TASKS TO PERFORM:
1. From the article on holiday perfectionism, reproduce the stretch from "Source Newsroom: Ryerson" through "possibly be met.".
2. Render this sentence from the article on holiday perfectionism in Spanish: "Perfectionism refers to a tendency to have excessively high standards – standards that cannot possibly be met."
3. Carry the article on holiday perfectionism forward from its final sentence.

TEXT SECTION:
--- BEGIN ---
Source Newsroom: Ryerson University
Newswise — Holidays are a time for family and friends to gather together to have a wonderful meal and catch up after a busy year. However, some may be tempted to spend weeks, or even a month, in advance planning the perfect holiday gathering.
Organizing a party or hosting a family dinner doesn’t have to be flawless, just relaxing and enjoyable. Here is how you can banish the perfectionist in you during the holidays:
1.Know the difference between healthy high standards and being a perfectionist.
• There is nothing wrong with wanting to do things well; however, having high standards is not the same thing as perfectionism.
•Perfectionism refers to a tendency to have excessively high standards – standards that cannot possibly be met.
•Perfectionists often experience intense anxiety, shame, anger, or low mood when their standards or goals are not met.
•Perfectionism may affect people’s functioning by causing them to spend too long on tasks, or to avoid tasks altogether.
--- END ---
SUPPLIED RECORDS:
--- BEGIN ---
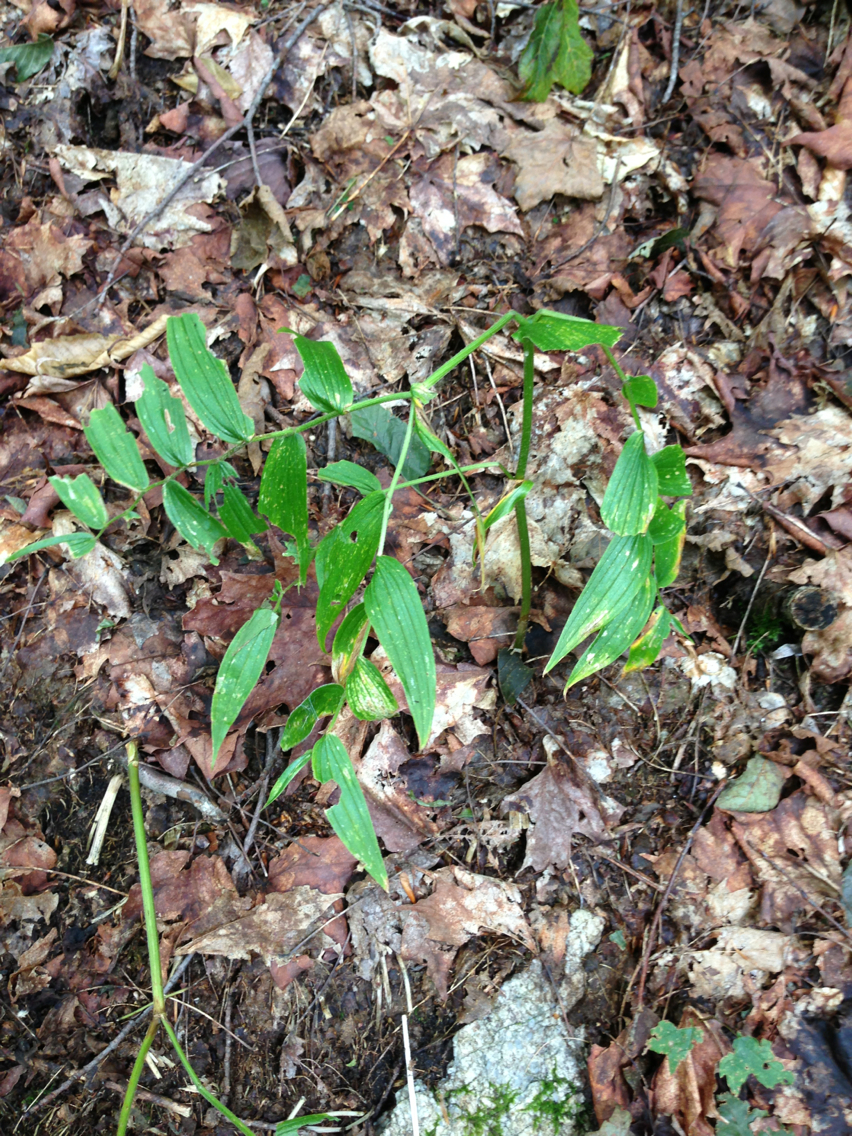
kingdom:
--- END ---
--- BEGIN ---
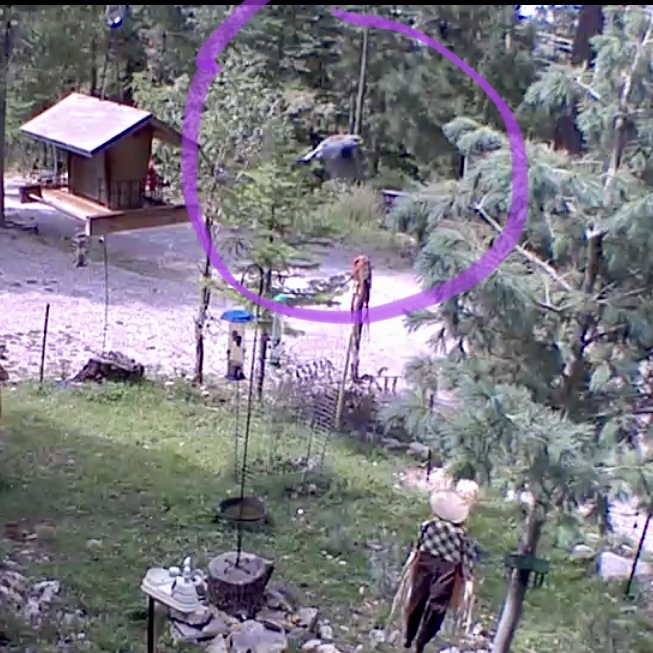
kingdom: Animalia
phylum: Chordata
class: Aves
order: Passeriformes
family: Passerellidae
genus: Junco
--- END ---
SOLVED TASKS:
1.
Source Newsroom: Ryerson University
Newswise — Holidays are a time for family and friends to gather together to have a wonderful meal and catch up after a busy year. However, some may be tempted to spend weeks, or even a month, in advance planning the perfect holiday gathering.
Organizing a party or hosting a family dinner doesn’t have to be flawless, just relaxing and enjoyable. Here is how you can banish the perfectionist in you during the holidays:
1.Know the difference between healthy high standards and being a perfectionist.
• There is nothing wrong with wanting to do things well; however, having high standards is not the same thing as perfectionism.
•Perfectionism refers to a tendency to have excessively high standards – standards that cannot possibly be met.

2. El perfeccionismo se refiere a una tendencia a tener estándares excesivamente altos: estándares que de ningún modo pueden cumplirse.

3.
2. Take a step back – consider your perfectionist thoughts and shift your thinking to be more realistic and balanced.
If you are convinced that you need to have that 12-piece expensive dining set with matching napkins, tablecloth and centre piece, ask yourself questions to challenge your thoughts:
•“What if I just use the place settings and dining décor items from last year. Will anyone really notice?”
•“Does it really matter if I don’t have the perfect holiday table setting for my guests?”
•“Do I really need to spend that extra time and money to create an elaborate menu, or can I ask my guests to bring wine, appetizers and dessert?”
Remember, just because you believe that everything has to be perfect, doesn’t mean that your belief is true! Your guests may also want to contribute to the dinner, which takes the pressure off you so you can spend more time socializing.
3. Allow yourself to be imperfect. Instead of blowing your budget on holiday decor to make your home look like a magazine spread, just keep it simple and stress-free. By allowing some flexibility in the way you do things, you will learn to be more comfortable with minor imperfections and unexpected changes to your plans.
4. Evaluate whether you may be creating a self-fulfilling prophecy. Because perfectionism is associated with standards and expectations that are impossible to meet, perfectionists run the risk of having events not turn out as desired and therefore develop the perception that they have “reason” to worry. Accept your inability to control the outcomes, but recognize that you can control your reaction.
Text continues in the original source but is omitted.